Why can't prime numbers satisfy the Pythagoras Theorem? That is, why can't a set of 3 prime numbers be a Pythagorean triplet?
Hint: If $a,b$ are odd primes, $a^2 + b^2 > 2$ and is even. Hence, the only possibilities are $$ 2^2 + 2^2 = c^2 \\ 2^2 + b^2 = c^2 $$ and they are not possible either because $c - b \ge 2 \implies c^2>2^2 + b^2$.
From $a^2+b^2=c^2$ we get $a^2=c^2-b^2=(c+b)(c-b)$, i.e. a factorization of $a^2$ into two distinct factors $c+b>c-b$. The only such factorizations for the square of a prime is $a^2\cdot 1$, i.e. we conclude $c-b=1$, hence $b=2$, $c=3$. But then $a^2=5$, qea.
The sum of two odd numbers are even, so one of the numbers must be $2$.
If $a$ or $b$ are $2$ we have $a^2+4=c^2$ or $4=(c+a)(c-a)$ Since $c-a$ and $c+a$ have the same parity, this is impossible.
If $c=2$ we have $a^2+b^2=4$ but since $a$ and $b$ are positive, both must be $1$, but $1^2+1^2=2$.
Primes are all odd expect $2$, so if $a, b, c$ don't contain $2$, $a^2 + b^2$ is even but $c^2$ is odd, then $a^2 + b^2 = c^2$ can't be true.
Of course if $c=2$, then $a^2 + b^2 = c^2$ can't be true.

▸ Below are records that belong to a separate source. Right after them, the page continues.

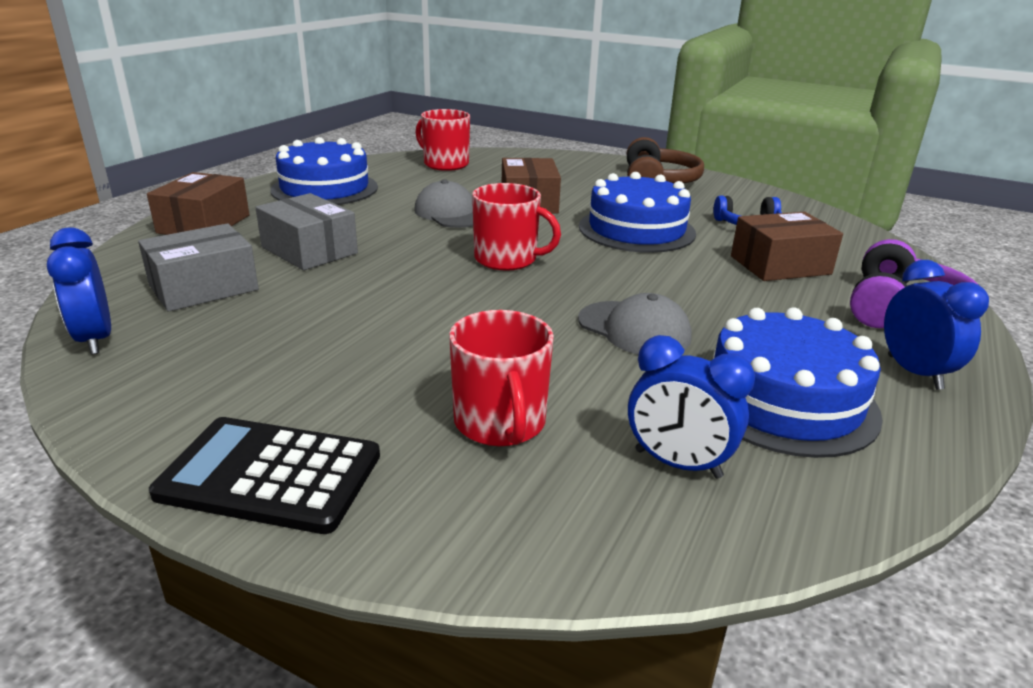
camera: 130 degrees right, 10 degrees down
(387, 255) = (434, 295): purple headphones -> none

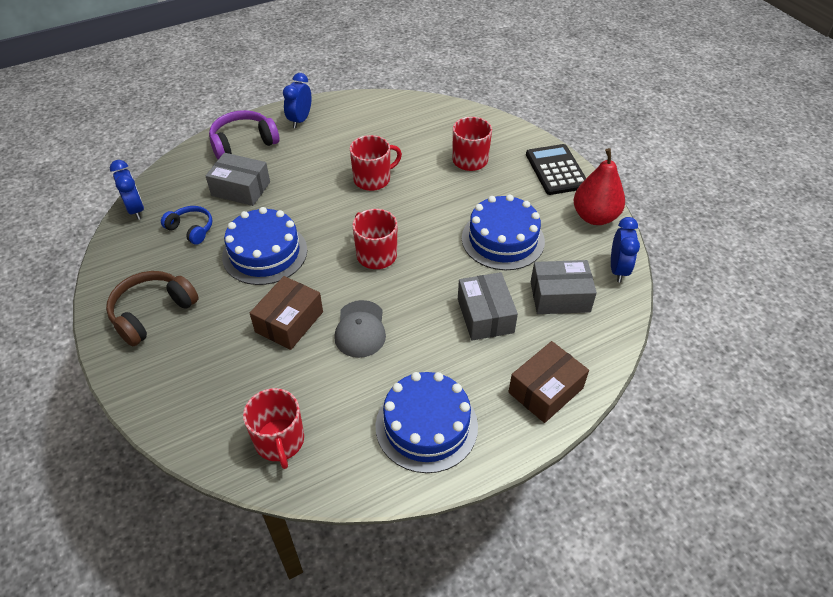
camera: 145 degrees left, 20 degrees up
(147, 404) = (595, 217): none -> red pear
(270, 475) = (556, 170): black calculator -> black calculator turned 150 degrees counterclockwise
(634, 329) = (373, 179): grey cap -> red mug
(677, 464) = (429, 126): blue clock -> blue clock (136, 210)
(780, 265) = (241, 189): brown box -> grey box
(784, 400) = (364, 130): blue cake -> blue cake (503, 239)

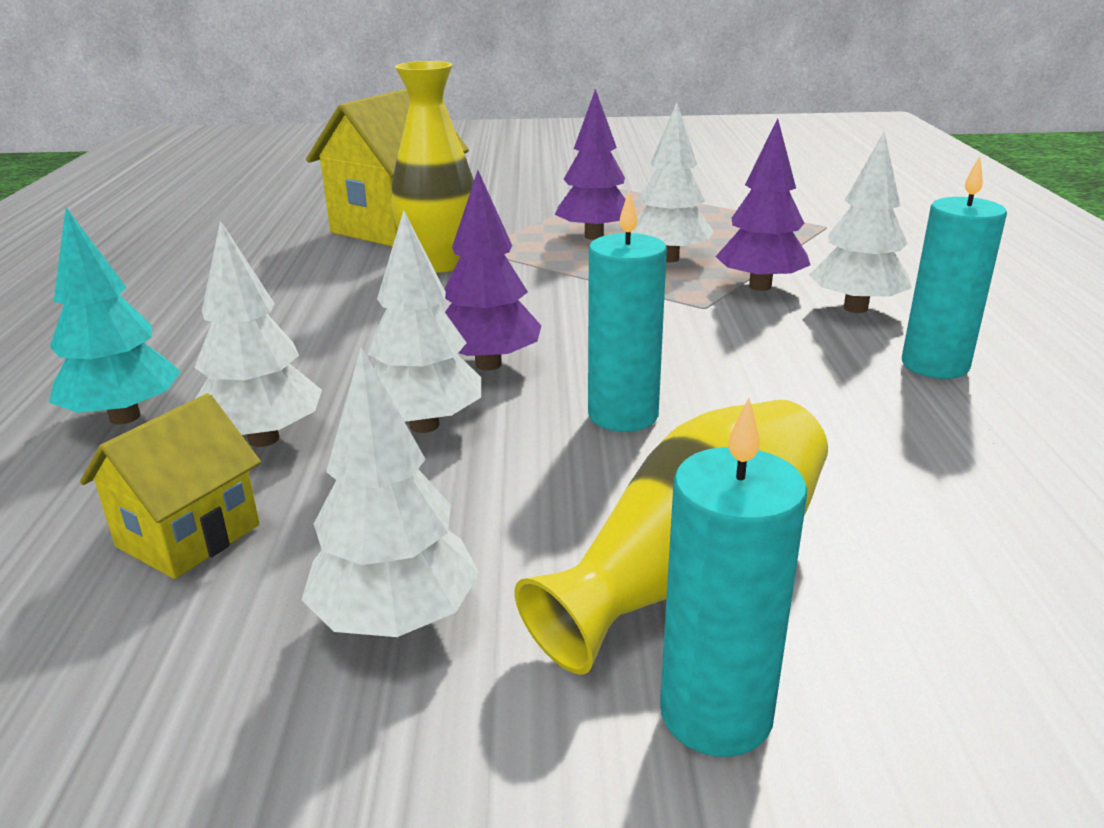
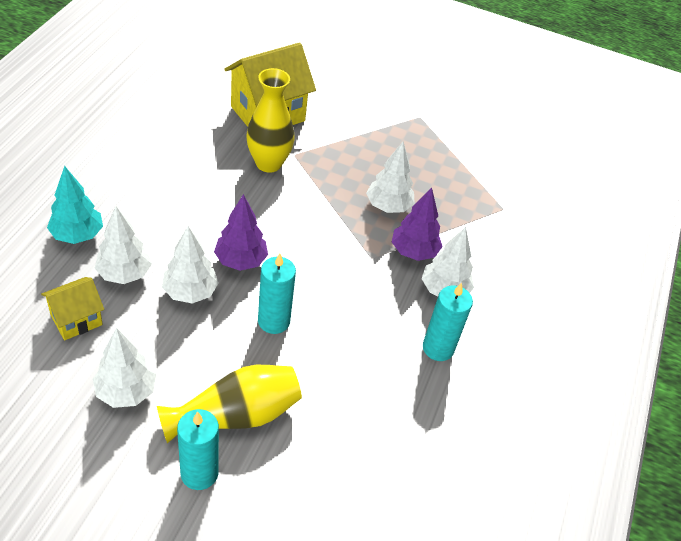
camera: 15 degrees right, 20 degrees up
(594, 236) = (365, 167): purple tree -> none

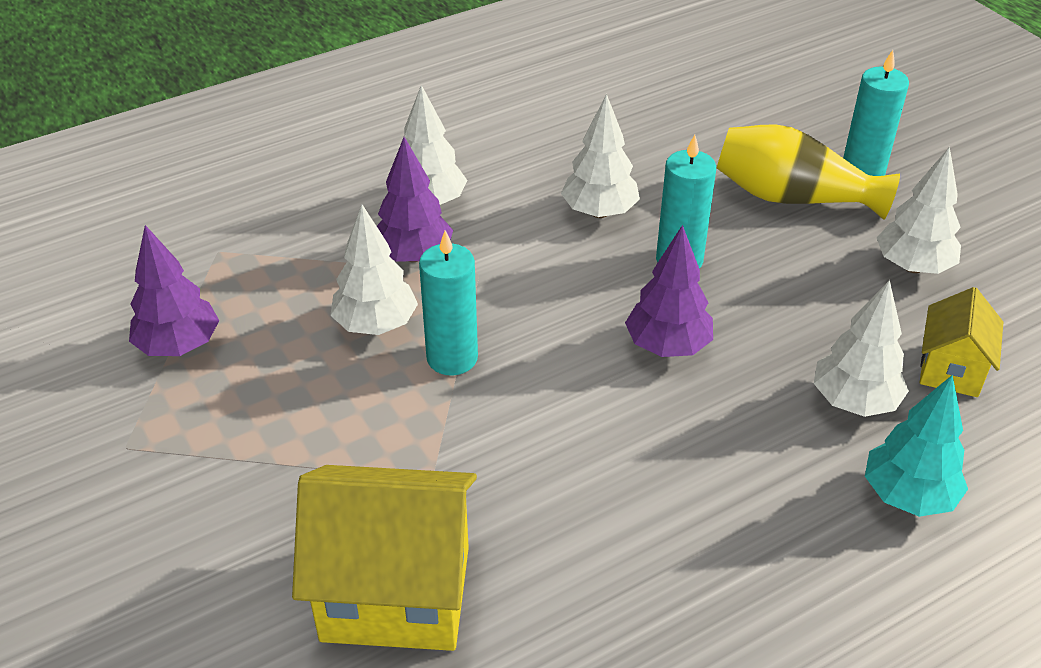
camera: 135 degrees left, 5 degrees down
(76, 320) = (951, 369): yellow house -> yellow house turned 75 degrees counterclockwise
(190, 292) = (769, 337): white tree -> white tree (599, 212)
(268, 163) = (492, 481): yellow vase -> none
(438, 348) = (506, 159): turquoise candle -> turquoise candle (452, 358)
(455, 159) = (179, 346): none -> purple tree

If $a = 2$, then $c>b$ then $c^2 - b^2 \geq (b+2)^2 - b^2 = 4b + 4 > a^2 $
Hint:
All Pythagorean triples can be written as:
$$ a = k\cdot(m^2 - n^2) ,\ \, b = k\cdot(2mn) ,\ \, c = k\cdot(m^2 + n^2),$$
where $m, n$, and $k$ are positive integers with $m \gt n, m − n$ odd, and with $m$ and $n$ coprime.